We set up our electronic signs stating the problem and the temporary solutions. These signs were purchased after the 2011 Slave Lake wildfire and we were lucky to have them. Our mobile units start talking to people on the streets and word spread about the situation. Representatives of the Town of Slave Lake and Municipal District 124 were talking face-to-face and updates were ongoing over the radios we had handed out. Alberta Emergency Alert was being broadcast over the local FM radio station and things were looking up. We looked at our Regional Emergency Management Plan but there was nothing in it for this type of event –which was sad, because this plan was new after the 2011 fire.

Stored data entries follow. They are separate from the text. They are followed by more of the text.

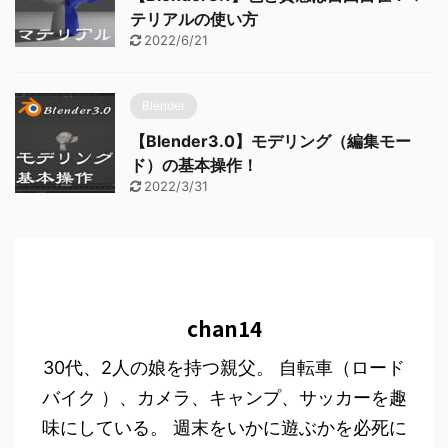
テリアルの使い方
2022/6/21
Blender
【Blender3.0】モデリング（編集モー
ド）の基本操作！
2022/3/31
chan14
30代、2人の娘を持つ親父。 自転車（ロード
バイク ）、カメラ、キャンプ、サッカーを趣
味にしている。 週末をいかに遊ぶかを必死に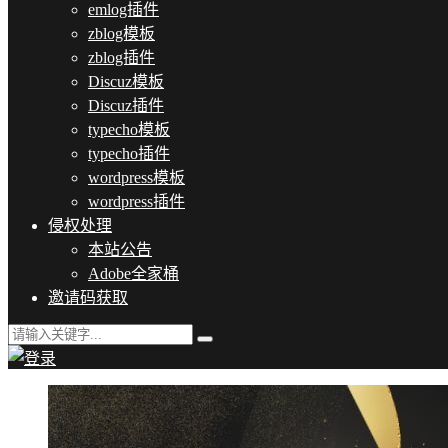
emlog插件
zblog模板
zblog插件
Discuz模板
Discuz插件
typecho模板
typecho插件
wordpress模板
wordpress插件
侵权处理
本站公告
Adobe全家桶
邀请码获取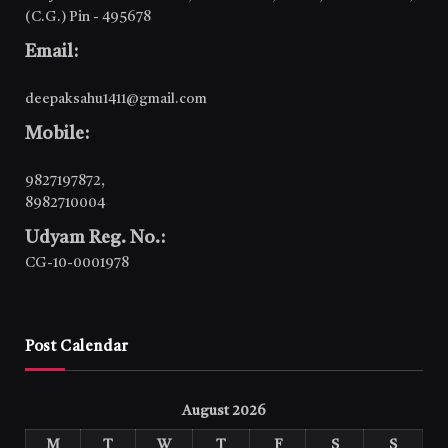
(C.G.) Pin - 495678
Email:
deepaksahu1411@gmail.com
Mobile:
9827197872
,
8982710004
Udyam Reg. No.:
CG-10-0001978
Post Calendar
August 2026
M
T
W
T
F
S
S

I can tell you that having no external communication system is like being Superman with all your superpowers stripped away. Everything you think of, everyone you want to talk to is gone; it felt like being a firefighter 25 years ago but without land lines.

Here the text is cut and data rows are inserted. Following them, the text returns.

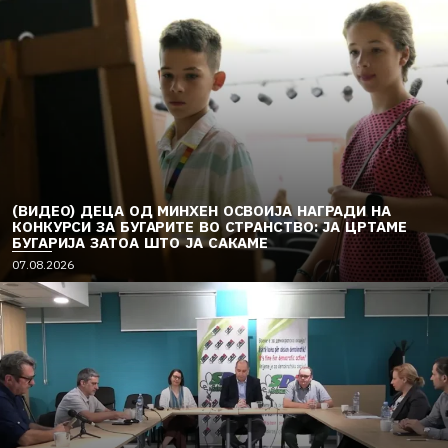
(ВИДЕО) ДЕЦА ОД МИНХЕН ОСВОИЈА НАГРАДИ НА
КОНКУРСИ ЗА БУГАРИТЕ ВО СТРАНСТВО: ЈА ЦРТАМЕ
БУГАРИЈА ЗАТОА ШТО ЈА САКАМЕ
07.08.2026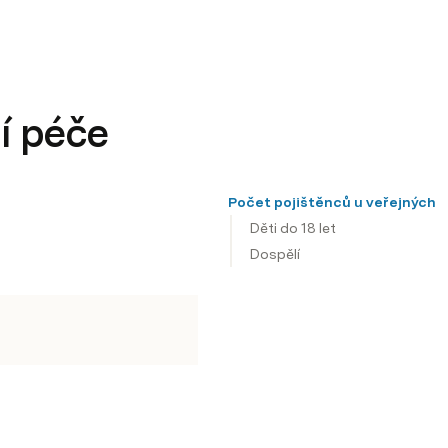
í péče
Počet pojištěnců u veřejných 
Děti do 18 let
Dospělí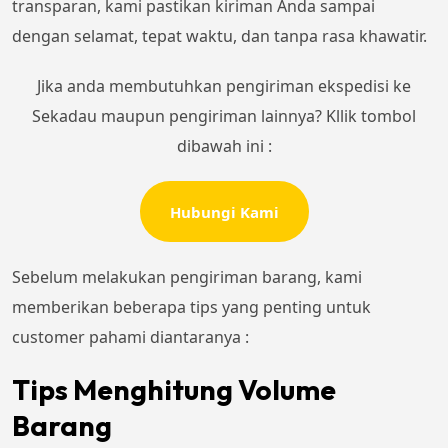
transparan, kami pastikan kiriman Anda sampai
dengan selamat, tepat waktu, dan tanpa rasa khawatir.
Jika anda membutuhkan pengiriman ekspedisi ke
Sekadau maupun pengiriman lainnya? Kllik tombol
dibawah ini :
Hubungi Kami
Sebelum melakukan pengiriman barang, kami
memberikan beberapa tips yang penting untuk
customer pahami diantaranya :
Tips Menghitung Volume
Barang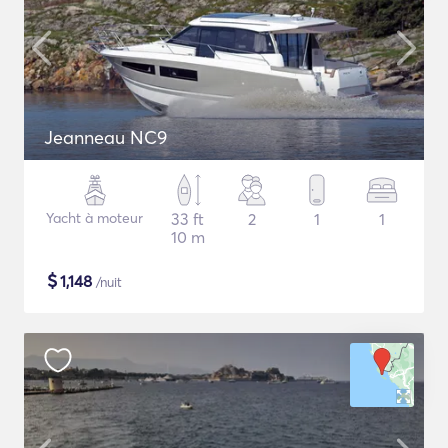
Jeanneau NC9
Yacht à moteur
33 ft
2
1
1
10 m
$
1,148
/nuit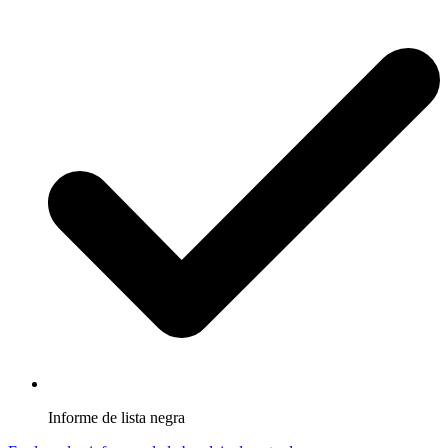
Informe de lista negra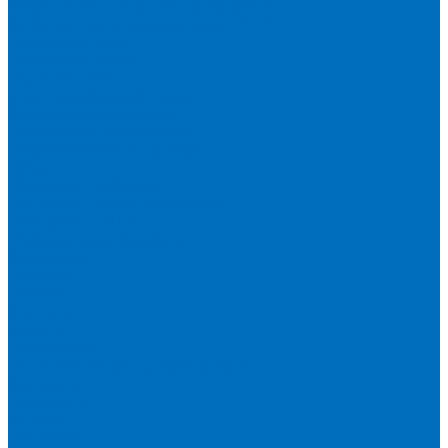
Расходники для сплавления (SPEX)
Запасные части и расходники ОЕМ
Вакуумное масло
Вакуумный насос
Водяной насос
Деионизирующая смола
Химические реактивы
Измельчители и пресса
Вибрационная мельница
Пресс
Щековые дробилки
Дополнительные аксессуары
Измерение ППП
Миксер для связующего
Компания
История
Новости
Клиенты
Бренды
Инвесторам
Политика конфиденциальности
Контакты
Реквизиты
Оплата
Доставка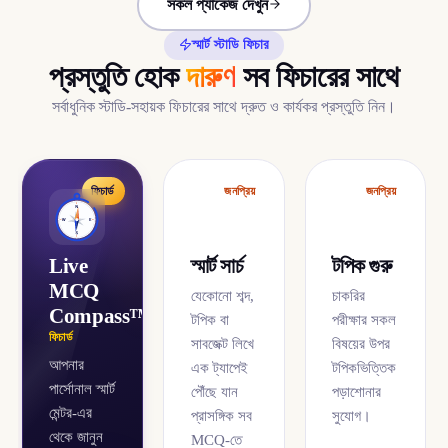
সকল প্যাকেজ দেখুন
স্মার্ট স্টাডি ফিচার
প্রস্তুতি হোক
দারুণ
সব ফিচারের সাথে
সর্বাধুনিক স্টাডি-সহায়ক ফিচারের সাথে দ্রুত ও কার্যকর প্রস্তুতি নিন।
ফিচার্ড
জনপ্রিয়
জনপ্রিয়
Live
স্মার্ট সার্চ
টপিক গুরু
MCQ
যেকোনো শব্দ,
চাকরির
Compass™
টপিক বা
পরীক্ষার সকল
ফিচার্ড
সাবজেক্ট লিখে
বিষয়ের উপর
আপনার
এক ট্যাপেই
টপিকভিত্তিক
পার্সোনাল স্মার্ট
পৌঁছে যান
পড়াশোনার
মেন্টর-এর
প্রাসঙ্গিক সব
সুযোগ।
থেকে জানুন
MCQ-তে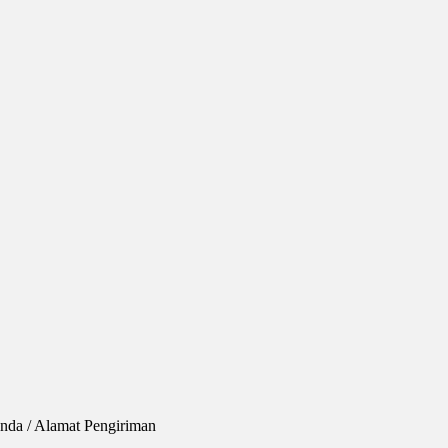
nda / Alamat Pengiriman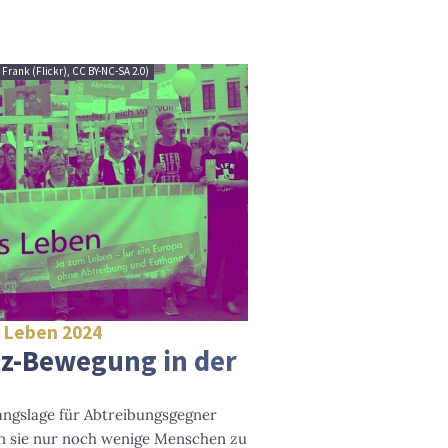
c Frank (Flickr), CC BY-NC-SA 2.0)
s Leben 2024
tz-Bewegung in der
angslage für Abtreibungsgegner
ren sie nur noch wenige Menschen zu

After about four hours, Telus had fixed some of the lines. Later that night cell service was restored. Telus did a great job patching things together and trying to give us solid timelines, but as you can imagine, that was tough; there were 2,400 copper lines down and the best repair people can fix just 80 an hour. The company had to bring in a patch cord and people from Edmonton, which is 250 kilometres away, to fix the fibre-optic line. We finally got to bring people in from the field at 1:30 a.m.

Slave Lake had similar issues during the 2011 fire, but everyone was evacuated so it wasn’t a direct problem, and there was still some cell service. The same problems existed during the High River flood in 2013, but, again, people were gone and cell service was still available in some areas.

One accident had left an entire region without the ability to call 911. Our ability to communicate with the public and with other agencies was drastically reduced, using only FM radio, the Rogers cell network and private Internet providers.

My thoughts are simple:

  • Get a written plan together and know what to do better next time.
  • Let emergency responders know what could happen to them so they can be prepared.
  • Debrief all agencies and Telus and look at redundancies.

By Monday, Nov. 2, service had been restored to 100 per cent of our region. I want to make sure we identify the risks, find solutions to make sure we are prepared, and congratulate emergency management and first responders for a job well done.

It’s funny to me that even during the incident emergency responders were asking me if I had set it up as a training exercise. At first I just laughed, but after a few asked the same question, I realized that for them to be that calm, to be able to make jokes, we must be ready for what comes our way.

Things have changed greatly since 2011, and I’m happy to say we are finally getting to a good place.